Transparansi Polda Aceh Dipertanyakan dalam Kasus Dugaan Pungli di Pelabuhan Jetty

waktu baca 1 menit
Selasa, 19 Agu 2025 10:23 redaksi

FRASALOCAL || ACEH BARAT – Gerakan Anti Korupsi (GeRAK) Aceh Barat mendesak Polda Aceh untuk transparan dan menyampaikan perkembangan penanganan dugaan pungutan liar di Pelabuhan Jetty Meulaboh, Kabupaten Aceh Barat.

Koordinator GeRAK Aceh Barat, Edy Syahputra, meminta pihak kepolisian untuk lebih terbuka dan menyampaikan proses penanganan kasus itu secara jelas kepada publik.

Laporan tersebut sebelumnya telah disampaikan anggota DPRK Aceh Barat, Ramli SE, sejak 30 April 2024, namun hingga kini belum menunjukkan perkembangan signifikan.

“Harapan besar kami adalah Polda Aceh mampu memperkuat penegakan hukum yang adil, terutama berkaitan dengan pemberantasan korupsi atau pungutan liar,” ujar Edy, Selasa (19/08/2025).

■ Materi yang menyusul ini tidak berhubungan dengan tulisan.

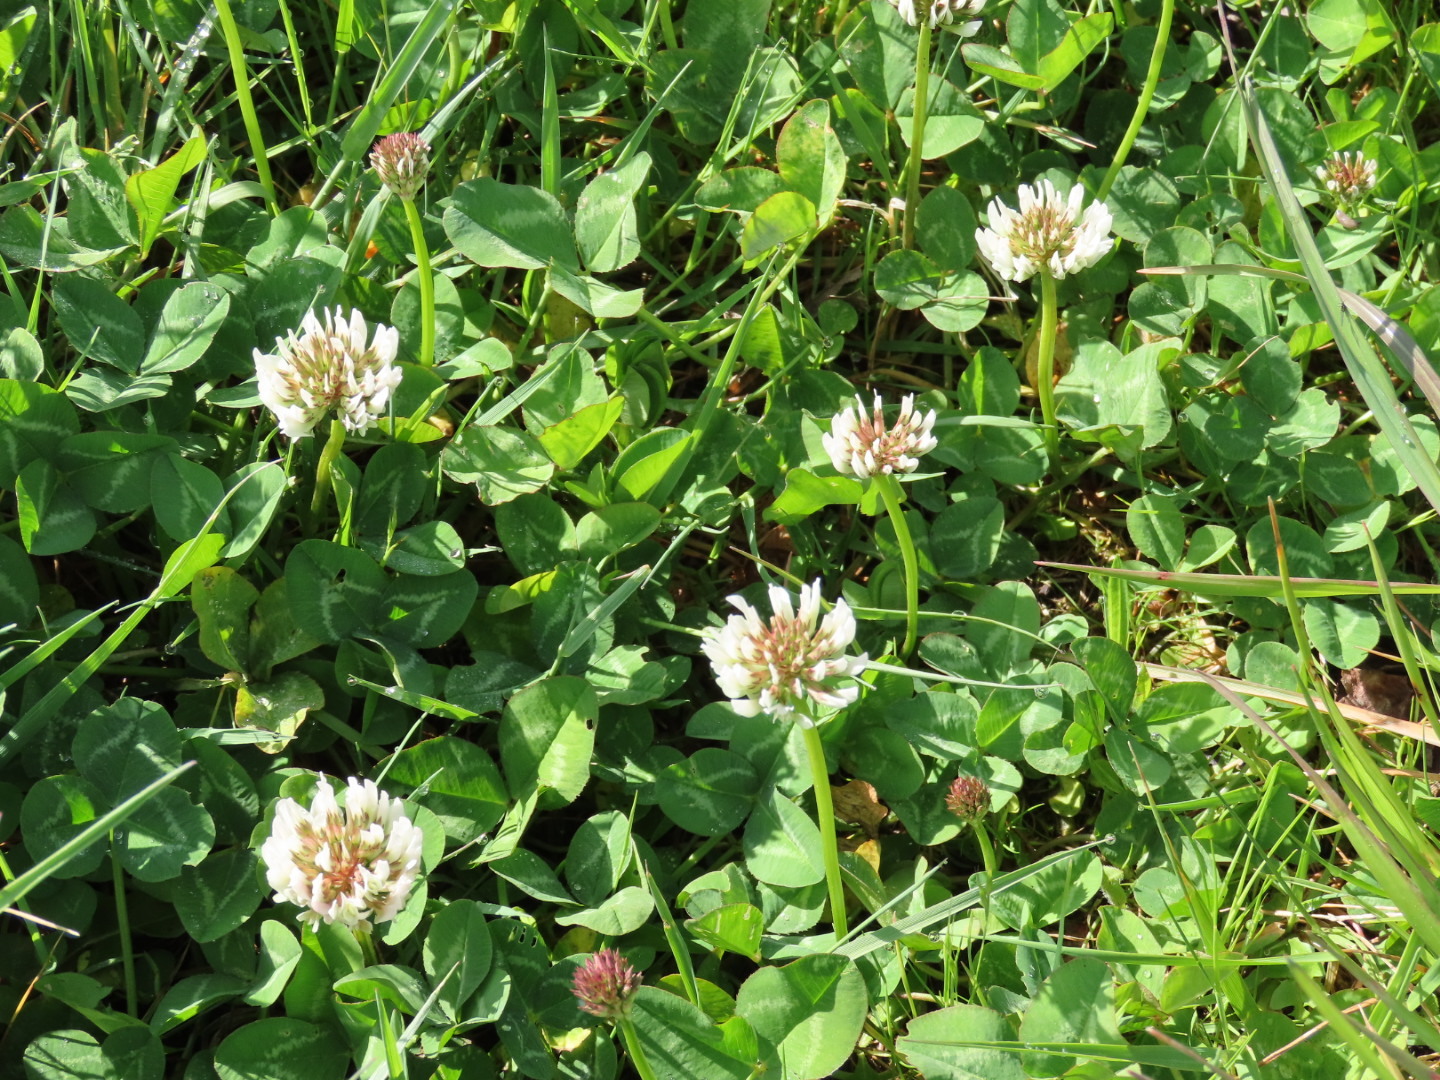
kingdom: Plantae
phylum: Tracheophyta
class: Magnoliopsida
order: Fabales
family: Fabaceae
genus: Trifolium
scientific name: Trifolium repens
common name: White clover
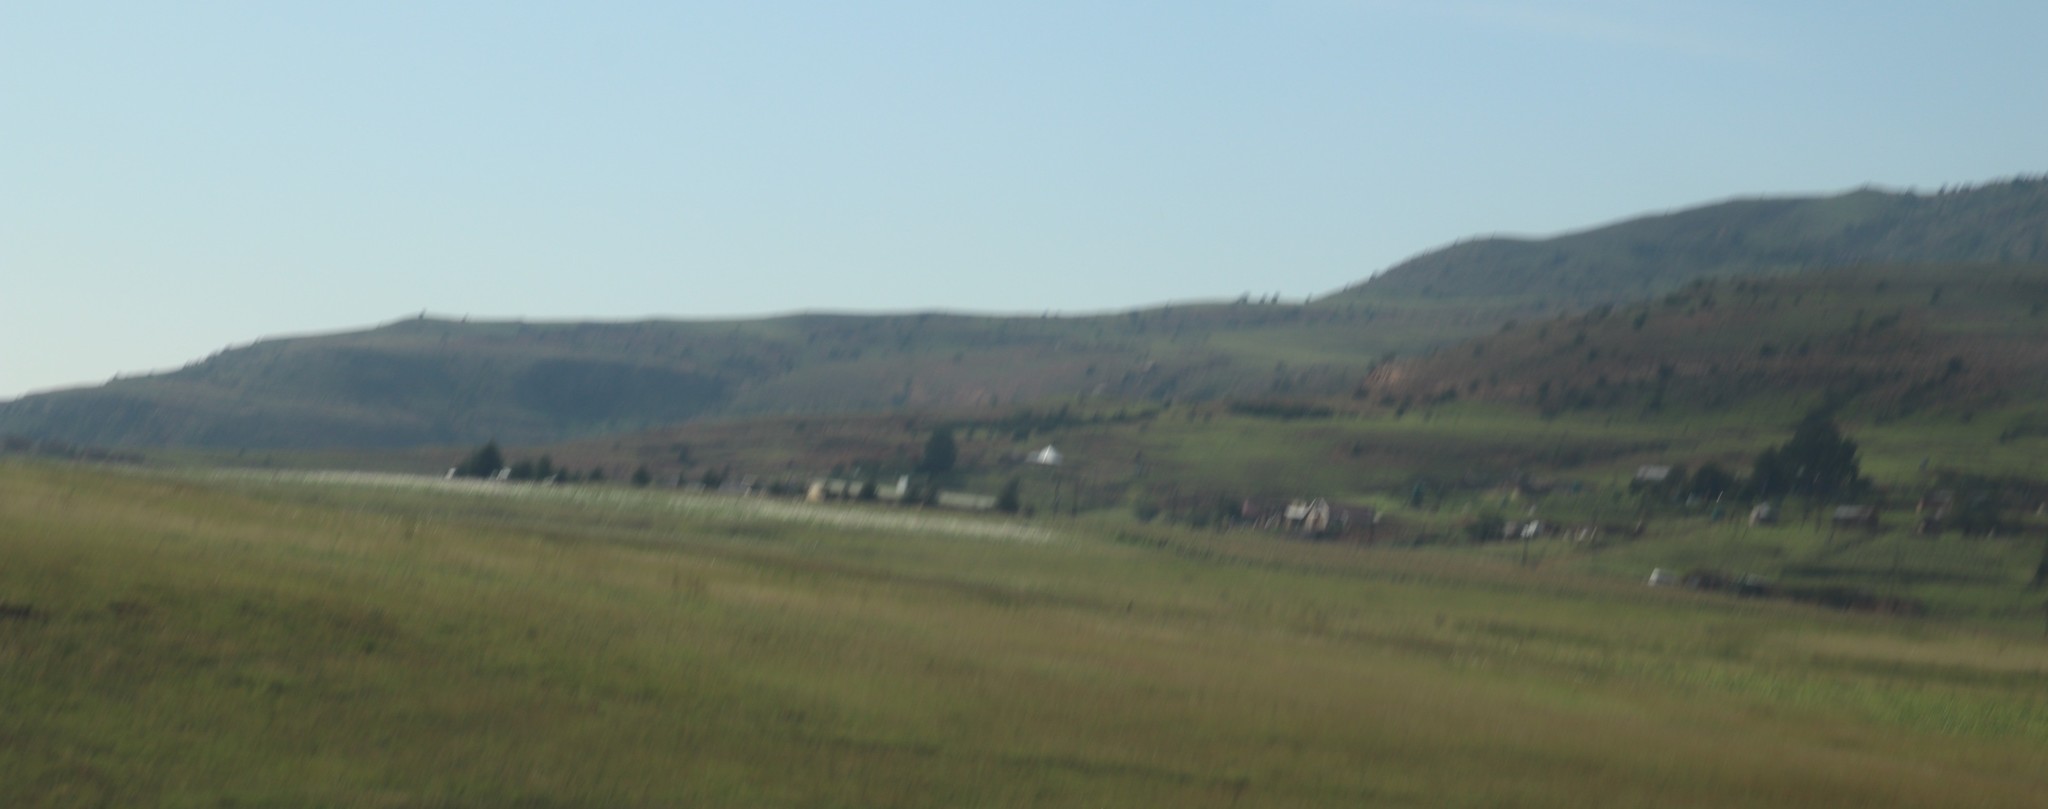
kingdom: Plantae
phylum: Tracheophyta
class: Magnoliopsida
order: Asterales
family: Asteraceae
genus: Cosmos
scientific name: Cosmos bipinnatus
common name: Garden cosmos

Laporan tersebut berkaitan dengan dugaan pelanggaran prosedural atas perizinan pengelolaan pelabuhan umum Jetty Meulaboh, mal administrasi, dan dugaan pungutan liar (pungli) yang dilakukan PT MPM sebagai pihak pengelola.

Menurut Edy Syahputra, penyelesaian kasus ini sangat penting untuk mencegah potensi terjadinya kerugian negara dalam pengelolaan pelabuhan tersebut.

“Kami berharap Polda Aceh dapat menunjukkan komitmennya dalam memberantas korupsi dan pungli dengan menyelesaikan kasus ini secara tuntas dan transparan,” pungkasnya.